Cooperation of MLL/AF10(OM-LZ) with K-Ras Mutation Induced Myeloid Sarcoma in a Mouse Bone Marrow Transplantation Model.

Abstract 1964

Poster Board I-987

We analyzed genetic mutations in a large cohort of AML patients and found that two of the five patients with MLL/AF10 and N-/K-RAS mutations had cutaneous tumors (myeloid sarcomas). To study the cooperative role of MLL/AF10 and N-/K-RAS in the formation of myeloid sarcoma, we established two cell lines by retroviral transduction of MLL/AF10(OM-LZ) and K-RAS^G12C into GFP-B6 mouse bone marrow cells. Flow cytometric analysis revealed that the cells with MLL/AF10(OM-LZ) and K-RAS^G12C showed a decreased Mac-1 and CD115 expression when compared with the cells with a single MLL/AF10(OM-LZ) mutation. Microarray and RT-PCR analyses revealed an increased gene expression in Hoxa10 and Meis1, but not Hoxa9. In addition, the phagocytosis related genes, Cybb and Lyz were decreased in the cells harboring MLL/AF10(OM-LZ) and K-RAS^G12C. These results suggested that cooperation of MLL/AF10(OM-LZ) and K-RAS^G12C mutations blocked the cells in a more primitive hematopoietic stage. When the two cell lines were intra-peritoneally injected into B6 mice, the mice developed myeloproliferative disease-like myeloid leukemia as that of the mice transplanted with cells carrying a single MLL/AF10(OM-LZ) fusion gene.
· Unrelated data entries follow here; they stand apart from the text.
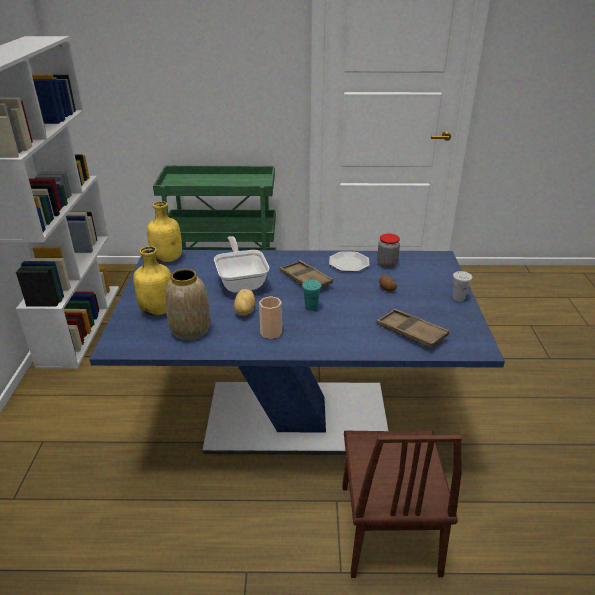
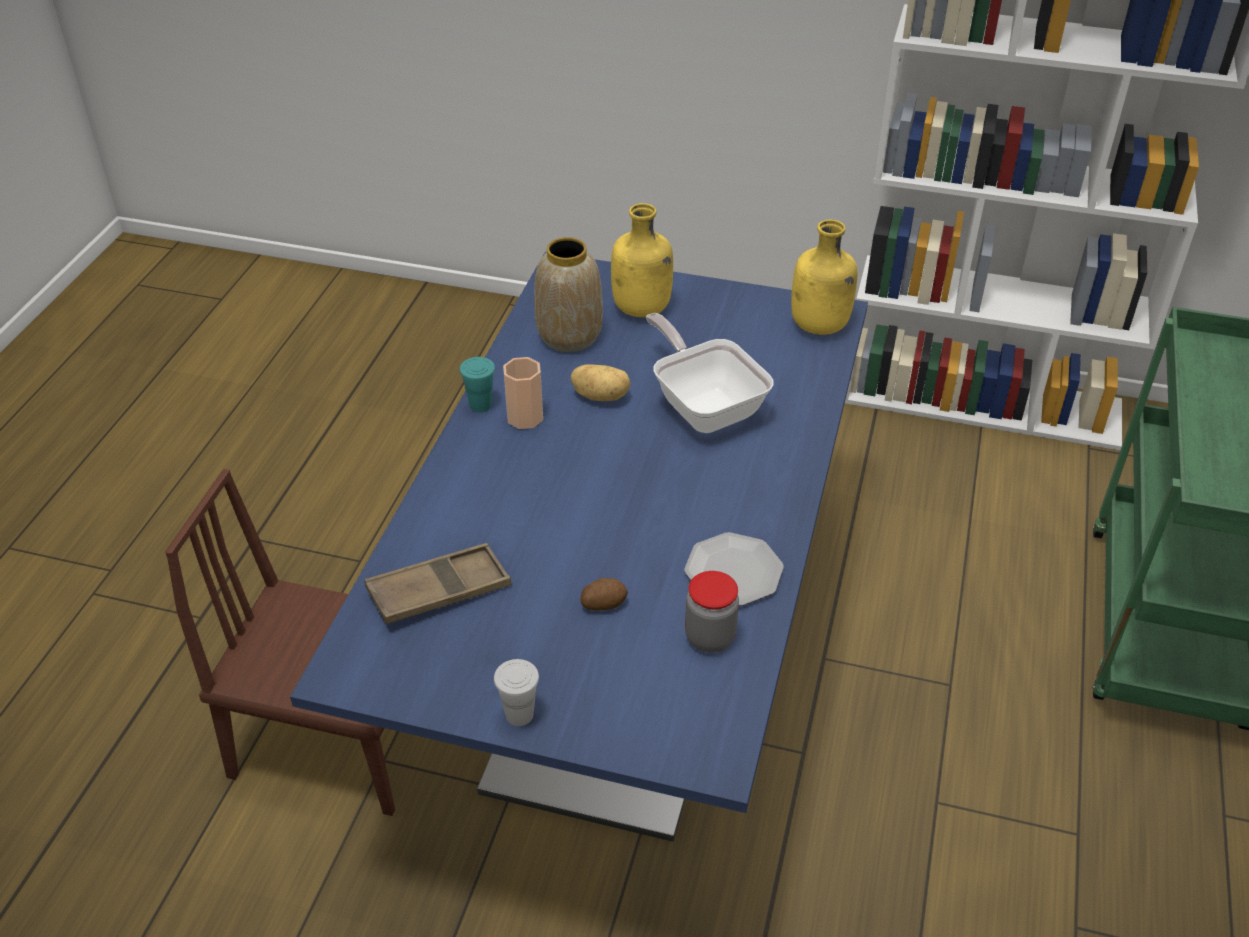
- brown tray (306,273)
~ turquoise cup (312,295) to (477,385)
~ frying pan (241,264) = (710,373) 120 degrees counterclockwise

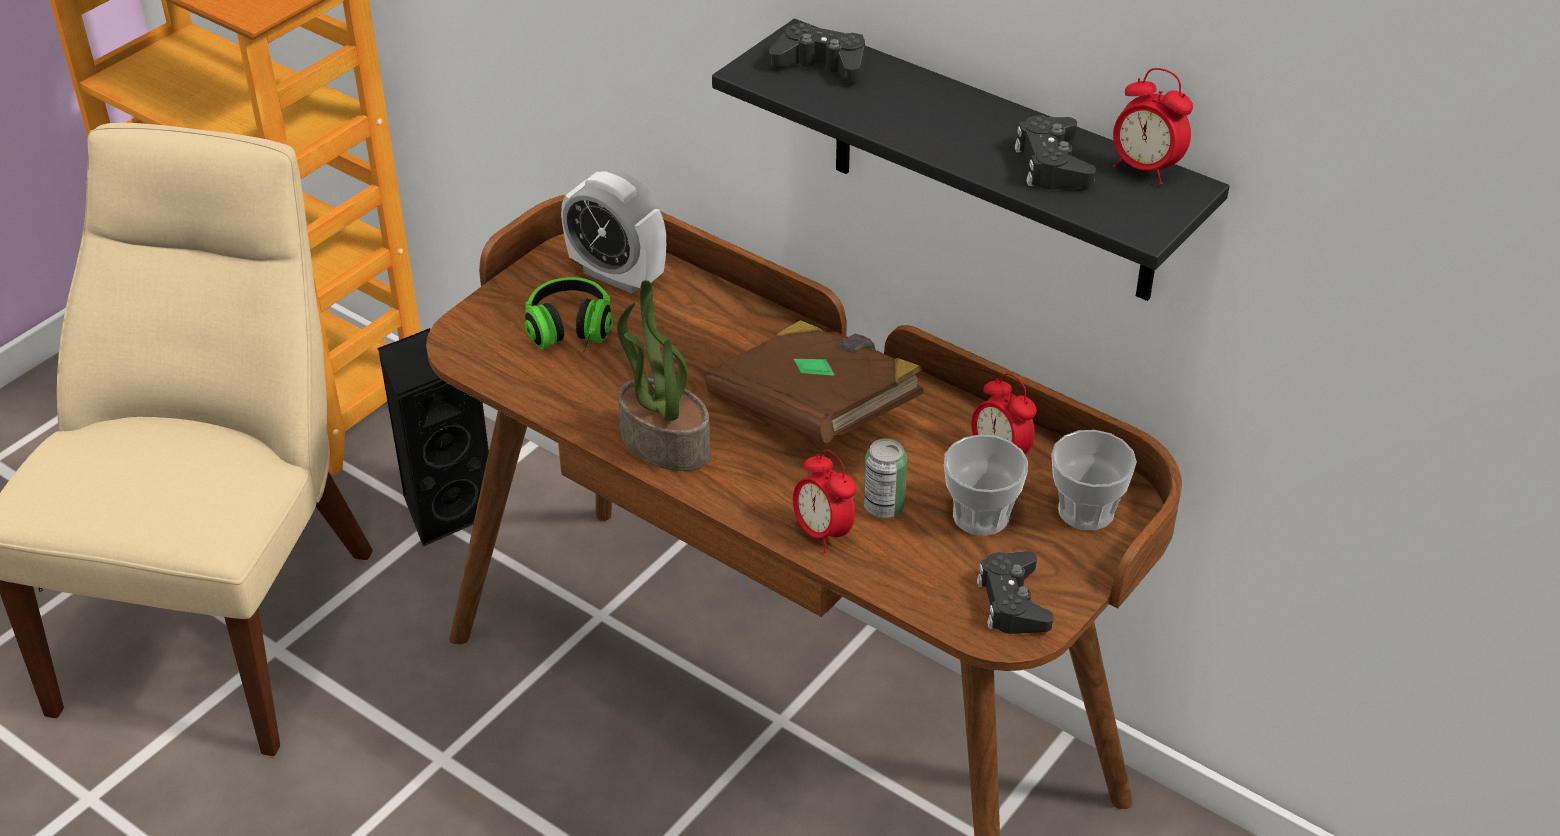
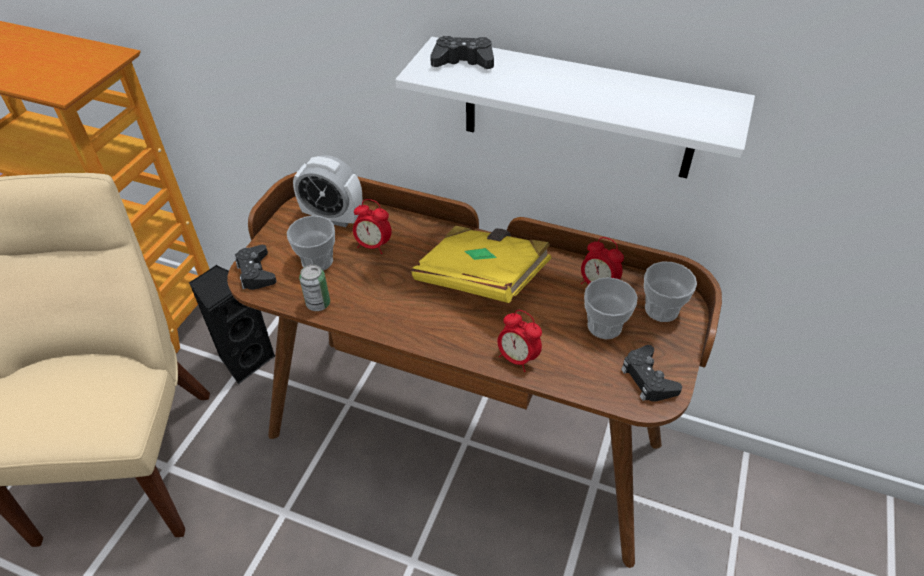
- potted plant (663,375)
~ can (885,478) to (314,287)
~ black game controller (1055,152) to (255,267)
~ alarm clock (1153,126) to (372,226)
~ headphones (569,314) to cup (311,243)
~ brown book (814,382) to yellow book (481,264)
~ black shelf (970,160) to white shelf (575,107)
The median survival time were 33±4.2 and 31.6±5.1 days, respectively, which were shorter than that of the mice transplanted with cells carrying a single MLL/AF10(OM-LZ) fusion gene (49.8±5.0 days). We found that the majority (84%) of mice transplanted with cells harboring both MLL/AF10(OM-LZ) and K-RAS^G12C mutations formed multiple tumor masses involving gastrointestinal tract, kidney, peritoneum, paraspinal soft tissue, and/or skin. Cytological examination from the imprint smears of tumor masses showed massive infiltrates of leukemia blastic cells. Immunohistochemical stains of the paraffin-fixed histological sections of tumor masses were positive for GFP, confirmed that the tumor cells were generated from the transplanted cell lines. We have established a mouse model which can be used for further study of the myeloid sarcoma formation.